PROMPT ::
Copy out the whole text about the 2nd V Chart Awards below, word for word.

PAGE ::
-- Start --
The 2nd V Chart Awards (第二届音悦V榜年度盛典) is a music awards hosted by YinYueTai on April 15, 2014 at Cadillac Arena, Beijing. The emcee for the award were Li Chen and Bowie Tsang.

Shortlisted Criteria 
1. The "data-based category" award nominees are artists who released an official MV in between January 1, 2014 to December 31, 2014 and the artist must be ranked in the chart throughout the whole year.

2. "The Most Popular Artists" series in the "voting category" of shortlisted nominees are the top 30 artists in the TOP150 list in all five regions.

3. "Jury category" nominees are shortlisted artists based on the year-long results of the China Billboard V Chart and the nominees will go through a panel of senior musicians.

Website 
On the main section of the official website for The 2nd V Chart Awards, the official website of the award ceremony added the review section of the festival (which is the first time YinYueTai is doing so), news commentary and the video canvassing area for fans. Users can not only express their opinions, but also interact through games and interactions. Exchanges and interaction among various fandoms and other forums are set to understand the festival's dynamics and voting process, and the official website facilitates various fandoms to canvassing support to their singer.
-- End --
DATA LINES ::
-- Start --
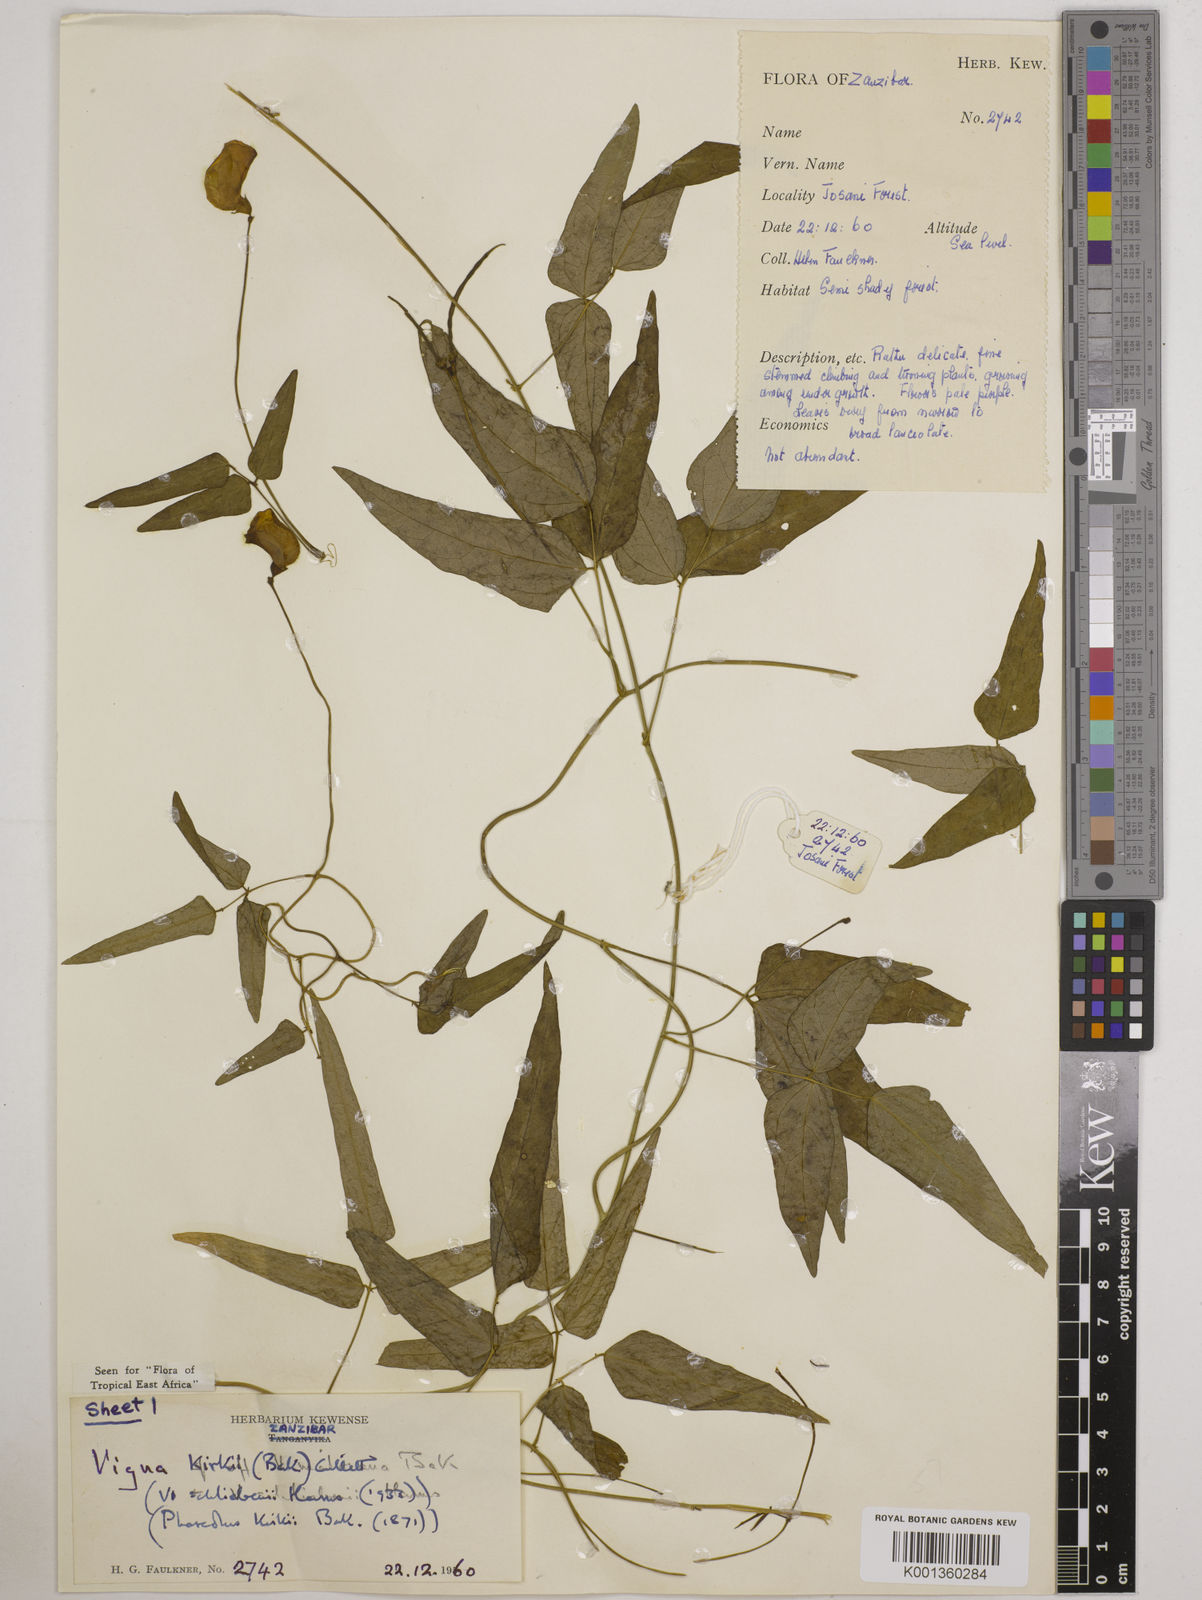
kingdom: Plantae
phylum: Tracheophyta
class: Magnoliopsida
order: Fabales
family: Fabaceae
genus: Vigna
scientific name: Vigna kirkii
-- End --
FULL OUTPUT ::
The 2nd V Chart Awards (第二届音悦V榜年度盛典) is a music awards hosted by YinYueTai on April 15, 2014 at Cadillac Arena, Beijing. The emcee for the award were Li Chen and Bowie Tsang.

Shortlisted Criteria 
1. The "data-based category" award nominees are artists who released an official MV in between January 1, 2014 to December 31, 2014 and the artist must be ranked in the chart throughout the whole year.

2. "The Most Popular Artists" series in the "voting category" of shortlisted nominees are the top 30 artists in the TOP150 list in all five regions.

3. "Jury category" nominees are shortlisted artists based on the year-long results of the China Billboard V Chart and the nominees will go through a panel of senior musicians.

Website 
On the main section of the official website for The 2nd V Chart Awards, the official website of the award ceremony added the review section of the festival (which is the first time YinYueTai is doing so), news commentary and the video canvassing area for fans. Users can not only express their opinions, but also interact through games and interactions. Exchanges and interaction among various fandoms and other forums are set to understand the festival's dynamics and voting process, and the official website facilitates various fandoms to canvassing support to their singer.